The forecasts come after a positive year for the farmland market across Shropshire and the West Midlands.
According to Savills, the value of all types of farmland in the region – arable and pasture – now sits at an average of £8,275 an acre and 6 per cent higher than the national average of £7,815 an acre. This is a 13.4 per cent rise compared to the end of December 2021, when the average was £7,294 an acre.
The value of prime arable land meanwhile is now at an average of £9,823 an acre in Shropshire and the West Midlands, representing a 12.4 per cent increase on the same time last year.
The data also shows that 7,111 acres of farmland were publicly marketed in the region last year – which is a 7 per cent fall from December 2021. In Great Britain as a whole, 128,000 acres of farmland were marketed during 2022 compared with 122,000 acres in 2021, an increase of five per cent.
Rhydian Scurlock-Jones, director and head of office at Savills in Telford, who led on a number of farmland sales throughout Shropshire, Cheshire and Mid-Wales in 2022 said: “There are currently compelling arguments for selling, buying and holding land, and the right decision is personal in each case, but it is worthwhile farmers reflecting on these in relation to their objectives and longer term plans. The average value of farmland is at an all-time high and for those that do choose to sell, the decision could prove rewarding.

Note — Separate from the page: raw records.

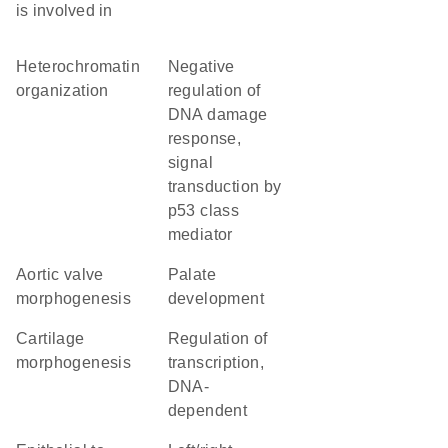
is involved in
heterochromatin
negative
organization
regulation of
DNA damage
response,
signal
transduction by
p53 class
mediator
aortic valve
palate
morphogenesis
development
cartilage
regulation of
morphogenesis
transcription,
DNA-
dependent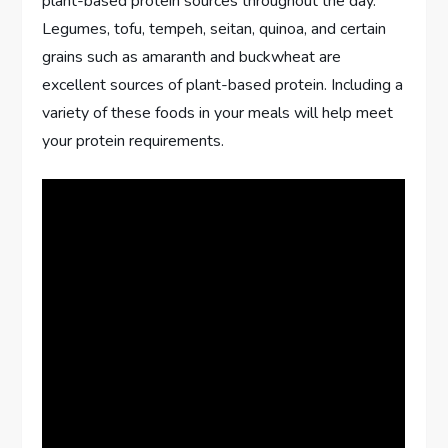
plant-based protein sources throughout the day.
Legumes, tofu, tempeh, seitan, quinoa, and certain
grains such as amaranth and buckwheat are
excellent sources of plant-based protein. Including a
variety of these foods in your meals will help meet
your protein requirements.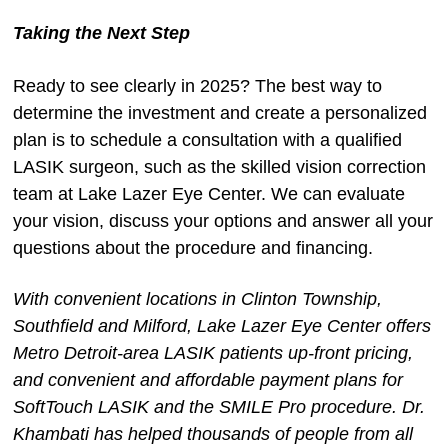
Taking the Next Step
Ready to see clearly in 2025? The best way to
determine the investment and create a personalized
plan is to schedule a consultation with a qualified
LASIK surgeon, such as the skilled vision correction
team at Lake Lazer Eye Center. We can evaluate
your vision, discuss your options and answer all your
questions about the procedure and financing.
With convenient locations in Clinton Township,
Southfield and Milford, Lake Lazer Eye Center offers
Metro Detroit-area LASIK patients up-front pricing,
and convenient and affordable payment plans for
SoftTouch LASIK and the SMILE Pro procedure. Dr.
Khambati has helped thousands of people from all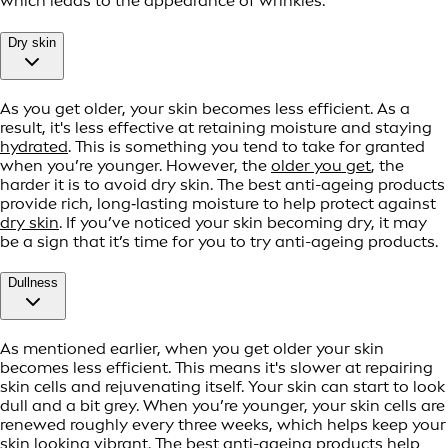
which leads to the appearance of wrinkles.
Dry skin
As you get older, your skin becomes less efficient. As a
result, it's less effective at retaining moisture and staying
hydrated
. This is something you tend to take for granted
when you’re younger. However, the
older you get
, the
harder it is to avoid dry skin. The best anti-ageing products
provide rich, long‑lasting moisture to help protect against
dry skin
. If you’ve noticed your skin becoming dry, it may
be a sign that it’s time for you to try anti-ageing products.
Dullness
As mentioned earlier, when you get older your skin
becomes less efficient. This means it's slower at repairing
skin cells and rejuvenating itself. Your skin can start to look
dull and a bit grey. When you’re younger, your skin cells are
renewed roughly every three weeks, which helps keep your
skin looking vibrant. The best anti-ageing products help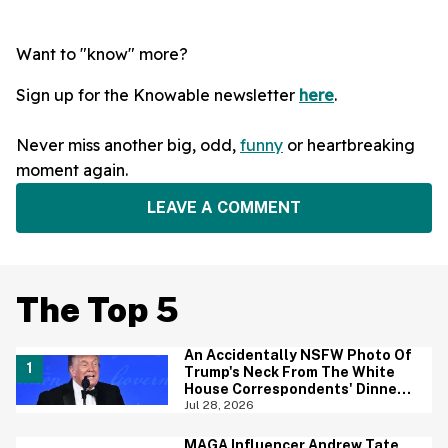
Want to "know" more?
Sign up for the Knowable newsletter
here
.
Never miss another big, odd,
funny
or heartbreaking
moment again.
LEAVE A COMMENT
The Top 5
An Accidentally NSFW Photo Of
Trump's Neck From The White
House Correspondents' Dinner
Is Going Viral—And We're
Jul 28, 2026
Screaming
MAGA Influencer Andrew Tate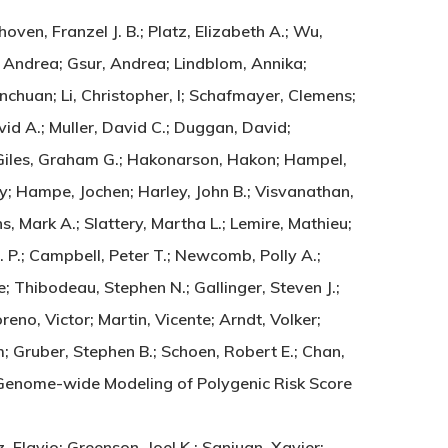
oven, Franzel J. B.; Platz, Elizabeth A.; Wu,
n, Andrea; Gsur, Andrea; Lindblom, Annika;
chuan; Li, Christopher, I; Schafmayer, Clemens;
vid A.; Muller, David C.; Duggan, David;
k; Giles, Graham G.; Hakonarson, Hakon; Hampel,
ny; Hampe, Jochen; Harley, John B.; Visvanathan,
ns, Mark A.; Slattery, Martha L.; Lemire, Mathieu;
. P.; Campbell, Peter T.; Newcomb, Polly A.;
ne; Thibodeau, Stephen N.; Gallinger, Steven J.;
eno, Victor; Martin, Vicente; Arndt, Volker;
; Gruber, Stephen B.; Schoen, Robert E.; Chan,
Li. Genome-wide Modeling of Polygenic Risk Score
Flavio; Greenson, Joel K.; Sanjuan, Xavier;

“Consequently we do expect more farmland to come to market this year – whether it be investors looking to cash out and release capital, farmers struggling with debt due to increased input costs or those enticed to leave the industry by the Lump Sum Exit Scheme. However, even then, it’s unlikely demand will be satisfied.
“Competition for high-quality commercial farmland remains strong, while environmental motivations continue to provide a buzz, with tree planting, biodiversity net gain (BNG), natural capital, carbon sequestration markets and regenerative farming all resulting in increased interest from investors who want land with potential to secure income from nature-based solutions. Rollover buyers will also continue to be a major force, with demand from lifestyle buyers perhaps cooling slightly in line with the housing market.
“Alongside this we expect the taxation benefits and long-term outperformance of inflation to remain significant factors in farmland’s appeal. The current gulf between supply and demand is likely to temper any negative impact of the rise in interest rates, with the pent up demand insulating farmland values from the impact of the economic downturn.”
Significant deals agreed by Savills throughout Shropshire last year include the sale of Ferneyhough Farm in excess of the guide price and the sale of land at Crudginton to Shropshire Homes which will provide new homes and facilitate the construction of a new roundabout on the A442 for public benefit.